It would be prudent to assume, if doing each body part twice/week, doing one time rest pause training -and the second time higher weights with 5-6 reps in 2 sets, could yield more gains, having both, the resistance -and strength component.
Do you agree?
HIT4ME
I don't disagree. I think the process is pretty straight forward and maybe I oversimplify, but I never claimed to be smart or clever. The process is:
1. Stimulate - a sufficient stress needs to be experienced to stimulate an adaptation.
2. Recover - give your body time to do its work and nutrients to replace burned energy and repair damage.

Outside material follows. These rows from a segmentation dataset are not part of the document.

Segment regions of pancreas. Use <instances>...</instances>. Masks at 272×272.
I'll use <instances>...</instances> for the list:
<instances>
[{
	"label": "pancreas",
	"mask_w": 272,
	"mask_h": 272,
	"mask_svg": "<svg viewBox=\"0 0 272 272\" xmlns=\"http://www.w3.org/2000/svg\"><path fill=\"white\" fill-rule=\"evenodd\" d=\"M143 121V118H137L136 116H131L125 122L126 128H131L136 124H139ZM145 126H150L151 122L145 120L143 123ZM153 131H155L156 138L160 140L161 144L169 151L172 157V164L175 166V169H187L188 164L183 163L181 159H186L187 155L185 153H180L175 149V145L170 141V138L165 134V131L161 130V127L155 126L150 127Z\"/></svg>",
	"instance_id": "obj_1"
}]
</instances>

3. Grow - this is similar to #2 but not the same and won't happen until AFTER you repair damage and recover fully.
Meltzer believed, and I agree, that most people don't stick to this process and start training again while they are still in the recovery phase. This means they have not yet repaired all damage, which means they have not grown yet because they haven't gotten to that step yet even.

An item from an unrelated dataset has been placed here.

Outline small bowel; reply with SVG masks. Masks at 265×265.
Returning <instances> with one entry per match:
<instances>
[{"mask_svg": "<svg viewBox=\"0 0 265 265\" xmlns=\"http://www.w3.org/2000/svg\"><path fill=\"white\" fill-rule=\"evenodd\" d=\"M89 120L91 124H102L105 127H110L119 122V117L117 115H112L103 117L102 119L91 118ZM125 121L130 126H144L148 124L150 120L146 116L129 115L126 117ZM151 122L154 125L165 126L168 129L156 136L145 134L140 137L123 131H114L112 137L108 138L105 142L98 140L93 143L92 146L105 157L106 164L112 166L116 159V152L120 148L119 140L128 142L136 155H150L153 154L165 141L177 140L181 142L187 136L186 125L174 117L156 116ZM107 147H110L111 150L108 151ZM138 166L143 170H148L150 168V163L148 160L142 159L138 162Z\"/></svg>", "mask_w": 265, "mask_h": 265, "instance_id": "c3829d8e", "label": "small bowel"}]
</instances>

So, in Mentzers approach, you should be growing (getting stronger) with every workout. If you are not - something is wrong in one of those three steps. So if you are SURE you have trained the muscle with sufficient stress (exposure to failure was his hypothesis) then if you aren't stronger the next workout, then you need more time between workouts because you didn't allow for adaptation. And the more volume you do in a workout, the bigger your energy expenditure, the more you have to replace before you are fully recovered. In other words, volume increases stimulus but digs a hole that has to be refilled before you can overcompensate.
So, back to your question - I think mixing styles has a place. But I've always questioned the logic of training in a fashion that doesn't actually provide a stimulus because it still spends energy even if it doesn't cause growth. Lots of people will disagree and say active recovery is more effective than sitting around, but I am not sure.
If you have a heavy workout and can truly overcompensate before a second workout in the same week - then doing a second workout with higher volume and lower weights may be effective, but then you are also training for two different outcomes and it may be better to just double down on one outcome?
I will say that training to failure at or above 80% 1RM seems to really destroy your CNS which I think is a bigger factor in recovery than just muscle recovery. Training, as you suggest, with 70% to or beyond failure will be easier on the CNS and speed recovery from a systemic perspective, and based on studies we have seen, I would think the adaptations would be the same as going to failure with a slightly heavier weight. Actually, another argument may be that using a lighter weight allows you to get even more INTO failure than a heavier weight.
For instance, if you can do 4 reps of something with 80 pounds ...on the 5th rep, you may be able to push 78 pounds, but I will fail because I have 80 on the bar. If I did 70, after 4 reps I could still do 78 pounds and only have 70 on the bar, so I get more reps l. But at rep 6, maybe 8 have 74 pounds of force available, rep 6 I only have 70, a and rep 7 I fall to 65 and fail. Not sure if what I am saying is making sense, but in the first example I failed with a 2 pound deficit, and in the second it was a 5 pound deficit.
Anyway, I believe in mixing things up and doing both methods...but I also believe in keeping things simple and constantly improving.